All this sounds like a lot of steps, but after the first time you do it, it’s not much - it should look like this:

You can now run all the code in the NBody package - try names(NBody) to see everything you have now!

To run tests, use the command include("test/test_setup.jl") or the equivalent for test_solve.jl. runtests.jl runs both files together. include does not automatically revise its source, so if you edit the tests (which you shouldn’t have to for this assignment) you’ll need to run include again.

Code Tasks

Fill in the functions marked # YOUR CODE HERE in setup.jl and solve.jl. We’ll write the setup and a solver for the N-body problem (calculating the motion of bodies that interact according to an inverse-square law), and compare their accuracy and performance.
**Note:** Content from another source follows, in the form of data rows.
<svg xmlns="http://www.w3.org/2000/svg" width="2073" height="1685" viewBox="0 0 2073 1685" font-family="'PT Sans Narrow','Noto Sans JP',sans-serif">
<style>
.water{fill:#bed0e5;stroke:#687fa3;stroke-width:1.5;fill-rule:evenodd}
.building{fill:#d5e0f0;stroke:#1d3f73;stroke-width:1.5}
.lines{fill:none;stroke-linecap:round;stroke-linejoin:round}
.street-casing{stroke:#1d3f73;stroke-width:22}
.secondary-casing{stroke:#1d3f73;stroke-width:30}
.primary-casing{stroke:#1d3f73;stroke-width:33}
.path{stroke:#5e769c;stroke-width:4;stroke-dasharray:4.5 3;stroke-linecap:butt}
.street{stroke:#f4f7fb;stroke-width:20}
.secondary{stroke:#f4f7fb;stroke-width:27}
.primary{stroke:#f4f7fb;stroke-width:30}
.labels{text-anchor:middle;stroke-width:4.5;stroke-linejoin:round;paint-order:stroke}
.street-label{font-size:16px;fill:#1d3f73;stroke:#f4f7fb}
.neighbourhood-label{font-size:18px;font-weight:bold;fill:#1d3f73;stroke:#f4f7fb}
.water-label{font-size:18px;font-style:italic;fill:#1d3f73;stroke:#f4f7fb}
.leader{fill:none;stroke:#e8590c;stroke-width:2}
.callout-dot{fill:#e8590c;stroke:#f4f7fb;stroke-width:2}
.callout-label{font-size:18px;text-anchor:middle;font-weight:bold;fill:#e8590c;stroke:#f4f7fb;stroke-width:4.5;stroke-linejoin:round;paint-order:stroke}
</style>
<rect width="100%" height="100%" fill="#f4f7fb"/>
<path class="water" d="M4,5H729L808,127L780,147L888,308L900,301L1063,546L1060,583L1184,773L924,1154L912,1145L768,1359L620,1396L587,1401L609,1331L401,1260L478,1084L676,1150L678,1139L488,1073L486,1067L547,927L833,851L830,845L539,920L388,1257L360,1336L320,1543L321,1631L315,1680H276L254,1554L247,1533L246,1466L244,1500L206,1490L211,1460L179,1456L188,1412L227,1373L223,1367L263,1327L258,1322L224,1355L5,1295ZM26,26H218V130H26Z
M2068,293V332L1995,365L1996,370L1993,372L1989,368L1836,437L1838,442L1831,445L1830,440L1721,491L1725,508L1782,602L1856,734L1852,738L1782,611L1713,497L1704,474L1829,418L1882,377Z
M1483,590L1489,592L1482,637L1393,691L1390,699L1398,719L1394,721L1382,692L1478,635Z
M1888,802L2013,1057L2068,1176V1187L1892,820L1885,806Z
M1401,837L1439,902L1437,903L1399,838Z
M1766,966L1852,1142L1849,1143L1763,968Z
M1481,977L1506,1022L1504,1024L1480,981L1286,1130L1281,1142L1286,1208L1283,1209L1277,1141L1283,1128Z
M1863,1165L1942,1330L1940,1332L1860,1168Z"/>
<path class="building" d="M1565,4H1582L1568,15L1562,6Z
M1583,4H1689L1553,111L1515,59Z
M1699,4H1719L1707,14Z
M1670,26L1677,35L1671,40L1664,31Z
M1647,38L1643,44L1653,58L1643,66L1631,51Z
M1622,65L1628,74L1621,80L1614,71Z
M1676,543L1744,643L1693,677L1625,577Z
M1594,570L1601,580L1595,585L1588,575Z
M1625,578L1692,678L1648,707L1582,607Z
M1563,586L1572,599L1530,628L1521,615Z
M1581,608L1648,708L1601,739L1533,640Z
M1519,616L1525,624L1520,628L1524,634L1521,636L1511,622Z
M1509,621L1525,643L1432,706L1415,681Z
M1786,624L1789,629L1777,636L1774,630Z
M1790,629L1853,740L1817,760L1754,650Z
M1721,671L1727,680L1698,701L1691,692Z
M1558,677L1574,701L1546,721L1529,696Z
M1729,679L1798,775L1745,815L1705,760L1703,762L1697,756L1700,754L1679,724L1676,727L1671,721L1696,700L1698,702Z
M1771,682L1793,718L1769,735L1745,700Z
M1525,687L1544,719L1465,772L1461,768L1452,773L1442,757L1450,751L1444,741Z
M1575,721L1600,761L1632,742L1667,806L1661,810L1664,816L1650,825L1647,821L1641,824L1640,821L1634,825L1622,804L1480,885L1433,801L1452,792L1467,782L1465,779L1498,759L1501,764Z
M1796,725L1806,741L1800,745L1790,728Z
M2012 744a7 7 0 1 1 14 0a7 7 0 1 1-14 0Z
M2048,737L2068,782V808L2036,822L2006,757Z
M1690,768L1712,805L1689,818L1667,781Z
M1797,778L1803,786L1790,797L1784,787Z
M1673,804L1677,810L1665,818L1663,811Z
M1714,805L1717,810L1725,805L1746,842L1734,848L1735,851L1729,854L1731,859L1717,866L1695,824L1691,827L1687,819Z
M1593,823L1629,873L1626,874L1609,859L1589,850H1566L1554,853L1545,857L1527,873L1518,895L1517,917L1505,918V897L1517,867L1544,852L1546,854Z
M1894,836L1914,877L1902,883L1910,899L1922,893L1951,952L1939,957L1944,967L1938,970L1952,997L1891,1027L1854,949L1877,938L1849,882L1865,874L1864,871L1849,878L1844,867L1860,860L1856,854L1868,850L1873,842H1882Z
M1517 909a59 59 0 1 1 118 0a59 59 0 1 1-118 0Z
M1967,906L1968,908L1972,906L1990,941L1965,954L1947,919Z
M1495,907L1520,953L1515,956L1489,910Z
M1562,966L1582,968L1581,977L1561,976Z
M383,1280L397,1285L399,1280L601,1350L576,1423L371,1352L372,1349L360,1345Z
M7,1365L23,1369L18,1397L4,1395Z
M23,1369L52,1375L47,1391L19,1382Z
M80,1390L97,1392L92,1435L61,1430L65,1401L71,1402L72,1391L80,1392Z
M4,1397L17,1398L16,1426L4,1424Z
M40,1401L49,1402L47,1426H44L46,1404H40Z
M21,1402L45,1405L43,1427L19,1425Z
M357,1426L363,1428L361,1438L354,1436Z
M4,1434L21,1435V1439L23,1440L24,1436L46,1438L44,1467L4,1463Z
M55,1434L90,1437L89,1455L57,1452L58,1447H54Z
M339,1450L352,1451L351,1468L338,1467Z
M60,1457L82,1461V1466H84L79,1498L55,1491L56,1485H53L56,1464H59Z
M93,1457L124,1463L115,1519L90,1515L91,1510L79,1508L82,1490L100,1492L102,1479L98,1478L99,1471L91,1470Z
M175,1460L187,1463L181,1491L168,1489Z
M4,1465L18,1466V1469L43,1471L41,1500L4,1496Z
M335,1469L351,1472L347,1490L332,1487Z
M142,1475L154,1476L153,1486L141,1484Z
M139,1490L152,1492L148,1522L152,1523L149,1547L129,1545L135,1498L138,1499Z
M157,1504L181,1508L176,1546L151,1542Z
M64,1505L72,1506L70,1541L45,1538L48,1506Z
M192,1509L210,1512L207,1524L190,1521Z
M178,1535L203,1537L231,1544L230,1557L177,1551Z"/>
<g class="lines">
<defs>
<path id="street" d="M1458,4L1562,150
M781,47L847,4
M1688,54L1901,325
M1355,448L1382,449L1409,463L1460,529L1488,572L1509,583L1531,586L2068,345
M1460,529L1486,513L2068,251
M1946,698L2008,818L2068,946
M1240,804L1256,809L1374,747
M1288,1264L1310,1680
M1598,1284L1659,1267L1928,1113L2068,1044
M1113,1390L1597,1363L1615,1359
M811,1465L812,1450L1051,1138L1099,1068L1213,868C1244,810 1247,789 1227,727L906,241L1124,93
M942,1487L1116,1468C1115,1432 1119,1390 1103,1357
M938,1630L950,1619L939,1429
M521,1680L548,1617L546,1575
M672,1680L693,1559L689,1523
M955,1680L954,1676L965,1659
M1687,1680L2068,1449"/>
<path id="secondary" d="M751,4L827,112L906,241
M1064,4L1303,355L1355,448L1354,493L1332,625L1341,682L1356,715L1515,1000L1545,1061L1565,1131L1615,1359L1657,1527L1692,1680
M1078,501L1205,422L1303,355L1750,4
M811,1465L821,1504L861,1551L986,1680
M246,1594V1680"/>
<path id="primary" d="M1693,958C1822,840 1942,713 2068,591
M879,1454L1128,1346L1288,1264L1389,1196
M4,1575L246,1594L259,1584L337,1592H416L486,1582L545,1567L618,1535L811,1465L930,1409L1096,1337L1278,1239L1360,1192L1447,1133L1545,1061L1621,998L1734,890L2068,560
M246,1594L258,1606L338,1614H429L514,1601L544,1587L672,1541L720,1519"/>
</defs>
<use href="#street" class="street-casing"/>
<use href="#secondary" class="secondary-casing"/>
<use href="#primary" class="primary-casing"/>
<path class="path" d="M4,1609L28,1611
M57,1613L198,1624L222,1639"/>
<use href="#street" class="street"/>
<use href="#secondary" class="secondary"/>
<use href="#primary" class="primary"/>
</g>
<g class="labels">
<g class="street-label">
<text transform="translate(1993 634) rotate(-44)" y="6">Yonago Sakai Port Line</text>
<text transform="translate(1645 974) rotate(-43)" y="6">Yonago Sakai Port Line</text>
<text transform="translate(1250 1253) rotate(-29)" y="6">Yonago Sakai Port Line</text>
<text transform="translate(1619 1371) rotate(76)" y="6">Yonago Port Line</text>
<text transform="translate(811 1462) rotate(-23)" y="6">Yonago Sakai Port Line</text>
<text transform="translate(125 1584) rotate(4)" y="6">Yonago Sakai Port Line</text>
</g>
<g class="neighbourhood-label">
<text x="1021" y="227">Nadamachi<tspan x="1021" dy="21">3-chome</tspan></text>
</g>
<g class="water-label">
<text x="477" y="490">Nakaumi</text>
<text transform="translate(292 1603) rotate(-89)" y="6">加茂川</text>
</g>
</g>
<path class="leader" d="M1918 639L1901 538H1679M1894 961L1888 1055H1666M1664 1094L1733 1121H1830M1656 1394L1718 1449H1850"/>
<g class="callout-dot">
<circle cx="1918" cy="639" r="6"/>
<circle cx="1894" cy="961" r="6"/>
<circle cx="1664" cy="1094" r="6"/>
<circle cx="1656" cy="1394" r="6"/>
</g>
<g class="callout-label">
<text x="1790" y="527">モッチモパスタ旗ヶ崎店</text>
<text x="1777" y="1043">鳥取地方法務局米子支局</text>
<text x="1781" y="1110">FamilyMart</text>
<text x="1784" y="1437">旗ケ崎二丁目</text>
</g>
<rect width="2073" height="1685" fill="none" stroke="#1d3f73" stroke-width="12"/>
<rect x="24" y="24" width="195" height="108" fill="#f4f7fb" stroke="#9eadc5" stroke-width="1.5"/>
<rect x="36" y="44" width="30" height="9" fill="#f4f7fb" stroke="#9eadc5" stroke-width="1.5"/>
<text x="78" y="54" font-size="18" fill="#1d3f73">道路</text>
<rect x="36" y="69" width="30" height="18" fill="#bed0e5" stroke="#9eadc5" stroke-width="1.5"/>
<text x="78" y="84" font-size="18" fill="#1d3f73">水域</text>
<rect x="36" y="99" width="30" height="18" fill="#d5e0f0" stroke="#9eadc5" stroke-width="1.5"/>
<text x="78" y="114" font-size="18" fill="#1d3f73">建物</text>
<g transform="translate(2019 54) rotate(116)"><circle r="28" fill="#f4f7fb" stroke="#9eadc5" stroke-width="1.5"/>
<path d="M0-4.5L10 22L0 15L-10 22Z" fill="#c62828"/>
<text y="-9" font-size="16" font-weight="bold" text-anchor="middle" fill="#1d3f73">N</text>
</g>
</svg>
Specifically,

  • complete the function inverse_square_diffeq in src/setup.jl, to calculate interactions between each pair of bodies
  • complete the function euler in src/solve.jl, to carry out Euler integration on a differential equation

After that, follow the instructions in earth_sun.jl to make a plot of the Earth-Sun system interacting gravitationally.

If you’re interested, try adding in a third body, like Jupiter - this isn’t required because this assignment’s likely already stretching the time budget, but it’s a lot of fun to try different initial setups. See “@ThreeBodyBot” on Twitter! (We may also look at the physics of this more on Homework 5.)

Written Questions

Once you’re done, open up questions.md in your favorite text editor, and briefly answer the following questions:

  • As a function of the number of bodies, give an asymptotic (theta) bound on the runtime of inverse_square_diffeq.

  • What was weird about the plot we got in earth_sun.jl?

  • Suggest some ways we could improve this. There’s no wrong answers here! We don’t need a specific algorithm - just whatever you think about which parts could be made more efficient, or use something we know from physics.

Submit your work by committing and pushing to your Github, and submitting that to Gradescope.